• Exercise details: Look through the listing below and write out exactly the lines from the line with "mardi 18 mars 2025." to the line with "années, l’organisation prend", both included, and no others.

• Material supplied:
╭──
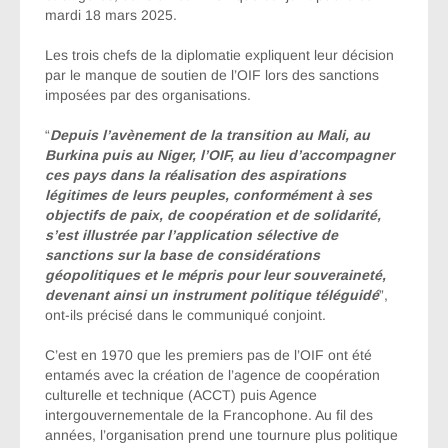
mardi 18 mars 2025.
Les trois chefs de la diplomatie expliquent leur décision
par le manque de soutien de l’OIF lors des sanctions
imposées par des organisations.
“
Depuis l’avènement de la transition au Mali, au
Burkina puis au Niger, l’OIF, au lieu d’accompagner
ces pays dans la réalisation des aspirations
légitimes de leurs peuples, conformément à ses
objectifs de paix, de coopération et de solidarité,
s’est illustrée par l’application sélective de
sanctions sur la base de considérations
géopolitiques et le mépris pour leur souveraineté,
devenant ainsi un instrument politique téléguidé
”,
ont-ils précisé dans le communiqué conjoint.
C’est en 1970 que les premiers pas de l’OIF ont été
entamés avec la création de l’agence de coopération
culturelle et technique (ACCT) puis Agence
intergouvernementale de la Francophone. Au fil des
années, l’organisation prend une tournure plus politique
╰──
╭──
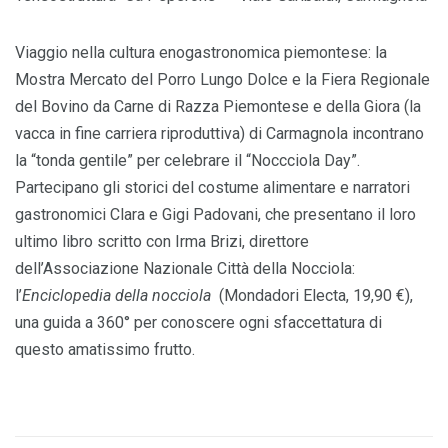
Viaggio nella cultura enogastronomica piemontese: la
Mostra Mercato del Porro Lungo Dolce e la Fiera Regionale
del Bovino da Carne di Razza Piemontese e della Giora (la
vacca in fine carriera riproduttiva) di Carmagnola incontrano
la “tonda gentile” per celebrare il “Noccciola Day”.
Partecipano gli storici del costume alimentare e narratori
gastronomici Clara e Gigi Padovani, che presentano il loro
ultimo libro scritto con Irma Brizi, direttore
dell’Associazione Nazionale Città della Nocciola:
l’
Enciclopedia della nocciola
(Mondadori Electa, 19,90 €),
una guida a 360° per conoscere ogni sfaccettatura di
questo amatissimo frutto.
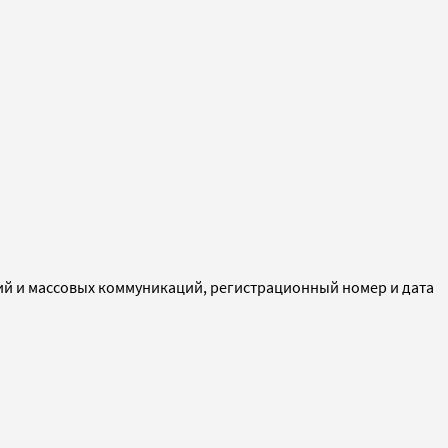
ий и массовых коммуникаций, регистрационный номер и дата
╰──
╭──
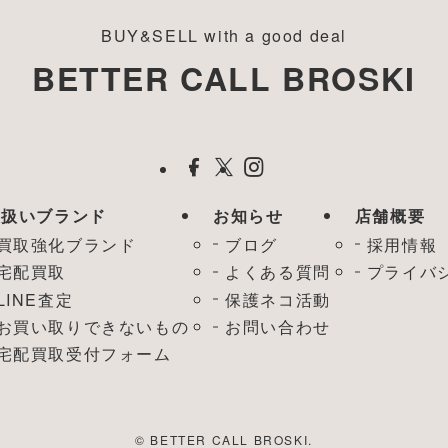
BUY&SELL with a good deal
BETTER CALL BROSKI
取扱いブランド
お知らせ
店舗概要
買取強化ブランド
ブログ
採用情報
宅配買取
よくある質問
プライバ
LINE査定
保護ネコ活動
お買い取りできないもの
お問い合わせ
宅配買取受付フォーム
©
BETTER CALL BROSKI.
╰──
• Reply:
mardi 18 mars 2025.
Les trois chefs de la diplomatie expliquent leur décision
par le manque de soutien de l’OIF lors des sanctions
imposées par des organisations.
“
Depuis l’avènement de la transition au Mali, au
Burkina puis au Niger, l’OIF, au lieu d’accompagner
ces pays dans la réalisation des aspirations
légitimes de leurs peuples, conformément à ses
objectifs de paix, de coopération et de solidarité,
s’est illustrée par l’application sélective de
sanctions sur la base de considérations
géopolitiques et le mépris pour leur souveraineté,
devenant ainsi un instrument politique téléguidé
”,
ont-ils précisé dans le communiqué conjoint.
C’est en 1970 que les premiers pas de l’OIF ont été
entamés avec la création de l’agence de coopération
culturelle et technique (ACCT) puis Agence
intergouvernementale de la Francophone. Au fil des
années, l’organisation prend une tournure plus politique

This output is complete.